Hello. I just can’t figure out how to find words with special characters in Elastic

For example, I have two documents:

1) We are looking for C ++ and C # developers
2) We are looking for C developers

I want to find only a document that has the word C ++.

The code for creating the index, documents and search:

from elasticsearch import Elasticsearch from elasticsearch.helpers import scan ELASTIC_SEARCH_NODES = ['http://localhost:9200'] INDEX = 'my_index' DOC_TYPE = 'material' def create_index(): data = { "settings": { "analysis": { "analyzer": { "my_analyzer": { "type": "custom", "filter": [ "lowercase" ], "tokenizer": "whitespace", } } } } } print es_client.indices.create(index=INDEX, body=data) def create_doc(body): if es_client.exists(INDEX, DOC_TYPE, body['docid']): es_client.delete(INDEX, DOC_TYPE, body['docid']) print es_client.create(index=INDEX, doc_type=DOC_TYPE, body=body, id=body['docid']) def find_doc(value): results_generator = scan(es_client, query={"query": { "match_phrase" : { "text" : value } }}, index=INDEX ) return results_generator if __name__ == '__main__': es_client = Elasticsearch(ELASTIC_SEARCH_NODES, verify_certs=True) # create_index() doc1 = {"docid": 1, 'text': u"We are looking for C developers"} doc2 = {"docid": 2, 'text': u"We are looking for C++ and C# developers"} # create_doc(doc1) # create_doc(doc2) for r in find_doc("C++"): print r 

Search result (if escaped + , the result is the same):

 {u'_score': 0.0, u'_type': u'material', u'_id': u'2', u'_source': {u'text': u'We are looking for C++ and C# developers', u'docid': 2}, u'_index': u'my_index'} {u'_score': 0.0, u'_type': u'material', u'_id': u'1', u'_source': {u'text': u'We are looking for C developers', u'docid': 1}, u'_index': u'my_index'} 

As I understand it, this result is obtained because when splitting into tokens, characters like + and # not indexed , and in fact he is looking for documents that have the C character:

 curl 'http://localhost:9200/my_index/material/_search?pretty=true' -d '{ "query" : { "match_all" : { } }, "script_fields": { "terms" : { "script": "doc[field].values", "params": { "field": "text" } } } }' 

The result of the command:

 { "took" : 3, "timed_out" : false, "_shards" : { "total" : 5, "successful" : 5, "failed" : 0 }, "hits" : { "total" : 2, "max_score" : 1.0, "hits" : [ { "_index" : "my_index", "_type" : "material", "_id" : "2", "_score" : 1.0, "fields" : { "terms" : [ "and", "are", "c", "developers", "for", "looking", "we" ] } }, { "_index" : "my_index", "_type" : "material", "_id" : "1", "_score" : 1.0, "fields" : { "terms" : [ "are", "c", "developers", "for", "looking", "we" ] } }] } } 

How can this problem be solved?
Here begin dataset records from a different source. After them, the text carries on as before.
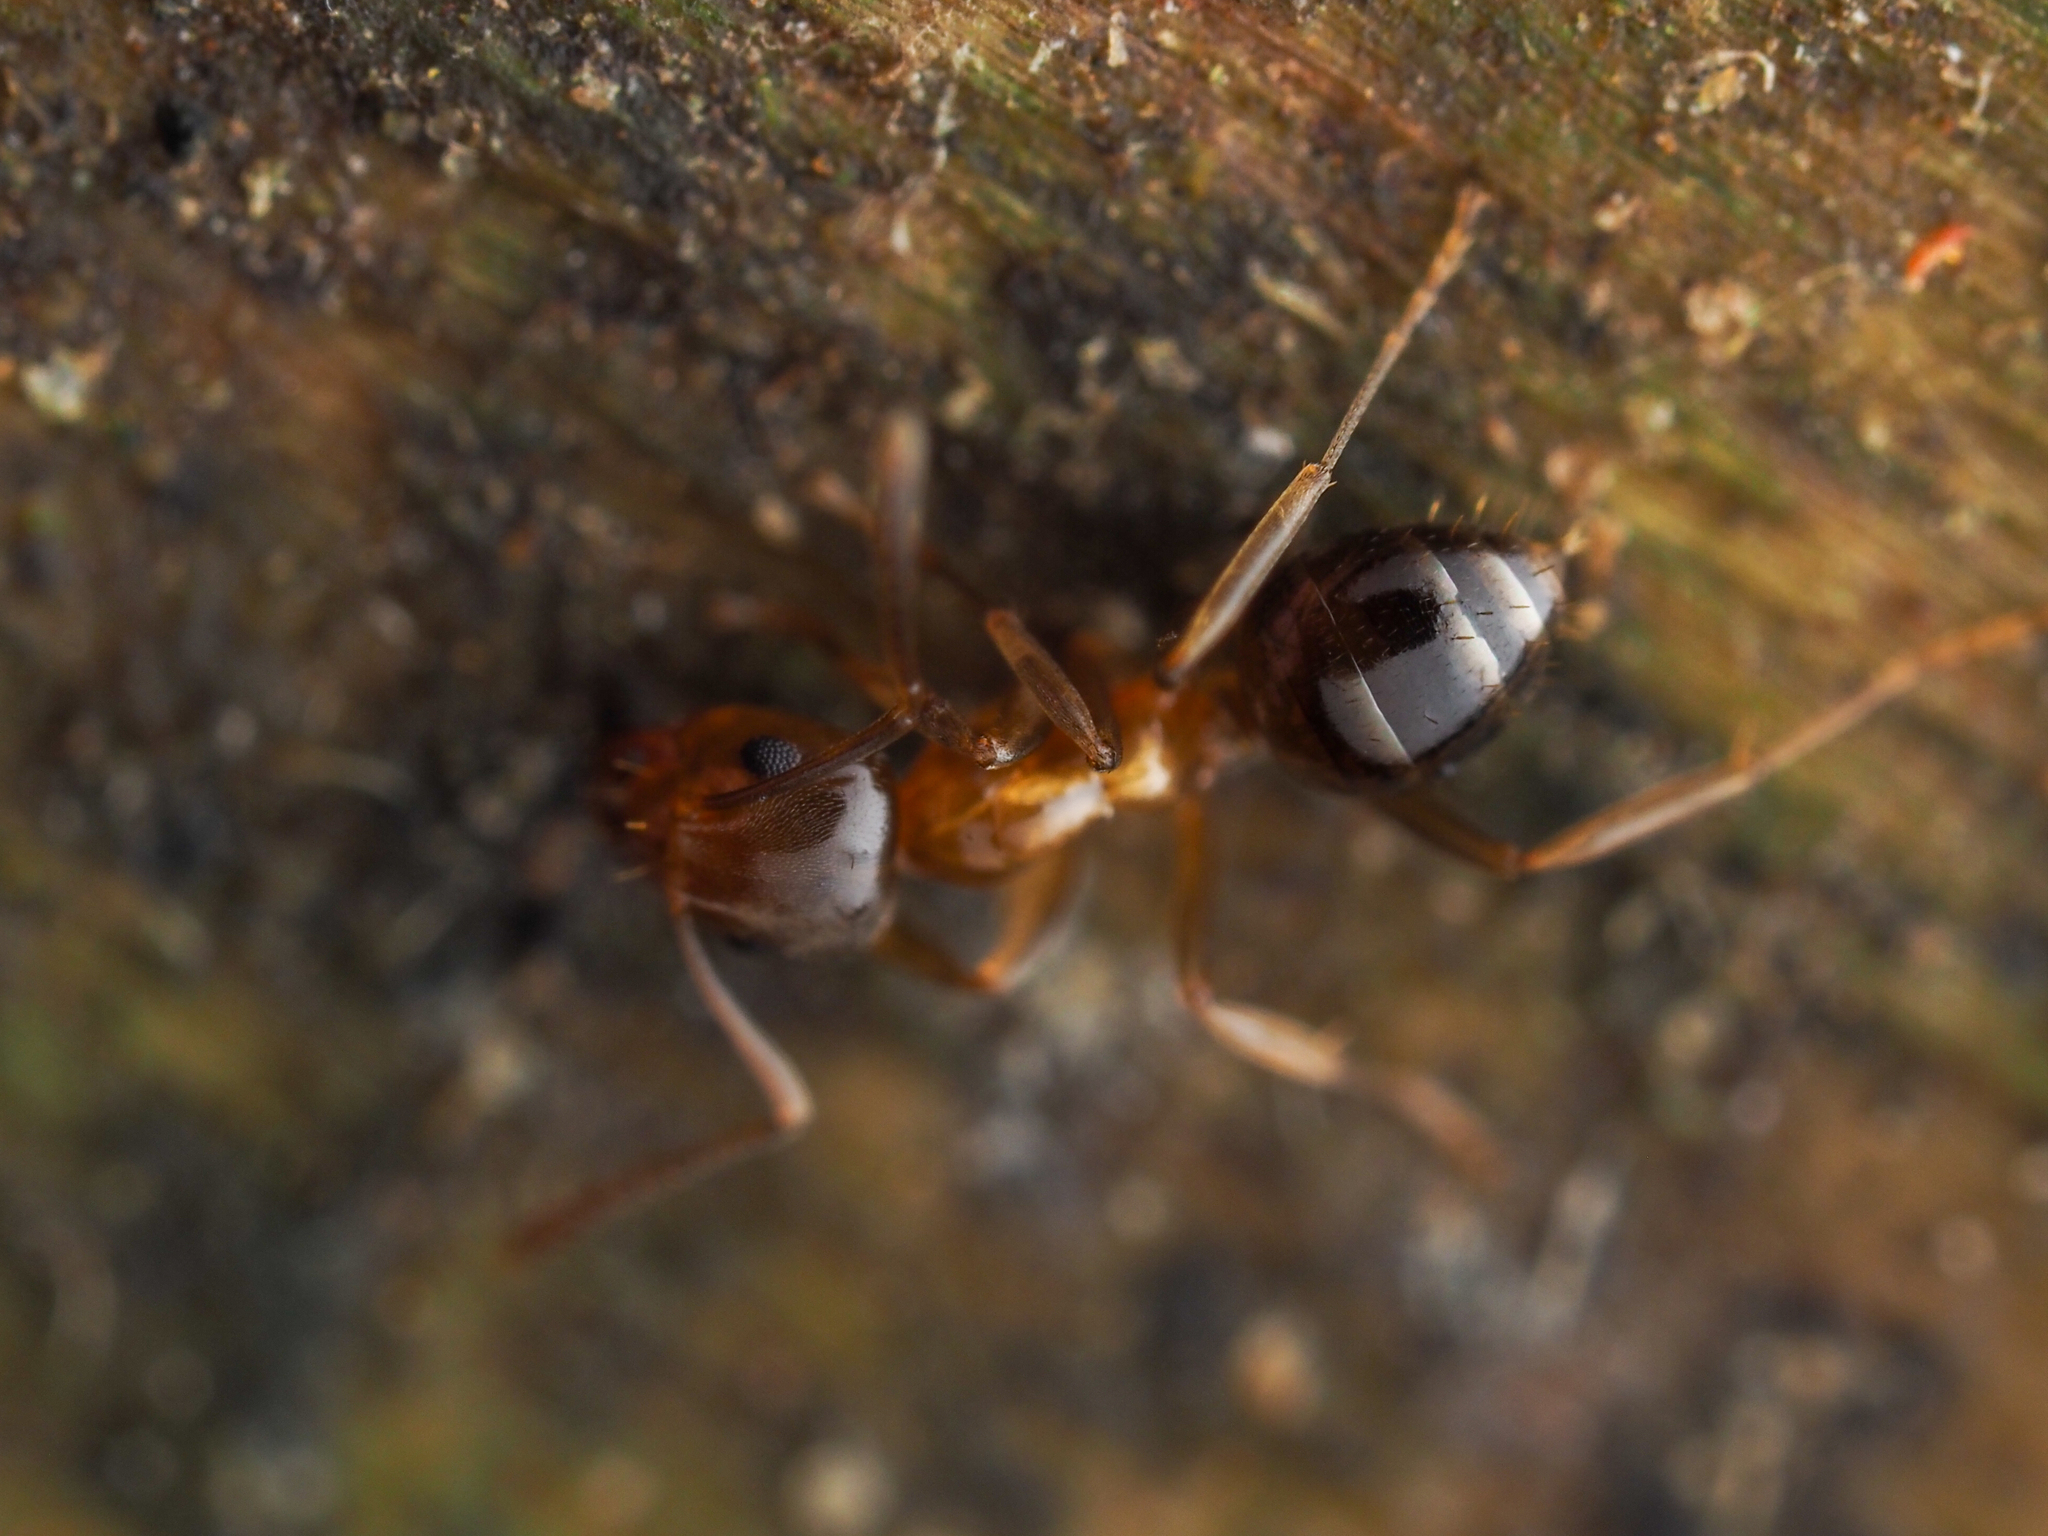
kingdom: Animalia
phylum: Arthropoda
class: Insecta
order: Hymenoptera
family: Formicidae
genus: Prolasius
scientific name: Prolasius advenus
And the second question related to the previous one: is it possible to search only for non-alphabetic characters: % or the same + ?
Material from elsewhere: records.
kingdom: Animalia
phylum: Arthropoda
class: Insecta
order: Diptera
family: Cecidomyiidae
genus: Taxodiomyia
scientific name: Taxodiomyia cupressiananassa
PS I use Elastic 2.3.2 and the library for Python elasticsearch = 2.3.0.

    1 answer 1

    All special characters are indexed, no need to escape. In your case, most likely, the standard analyzer was used during indexation, but not your my_analyzer.

    You need to add mapping.

     data = { "settings": { "analysis": { "analyzer": { "my_analyzer": { "type": "custom", "filter": [ "lowercase" ], "tokenizer": "whitespace", } } } }, "mappings": { "material": { "properties": { "docid": { "type": "integer" }, "text": { "type": "string", "analyzer": "my_analyzer" } } } } } 

    The index will have to be re-recreated and documents added again. When searching, you should also use my_analyzer or reduce the word to lowercase. "C ++" and "c ++" are different tokens.

    You can check for which tokens the string is parsed by the my_analyzer analyzer by the following query:

     curl -XPOST "http://localhost:9200/my_index/_analyze?analyzer=my_analyzer&pretty=true" -d 'We are looking for C++ and C# developers' 

    You can search by any characters ("%", "+").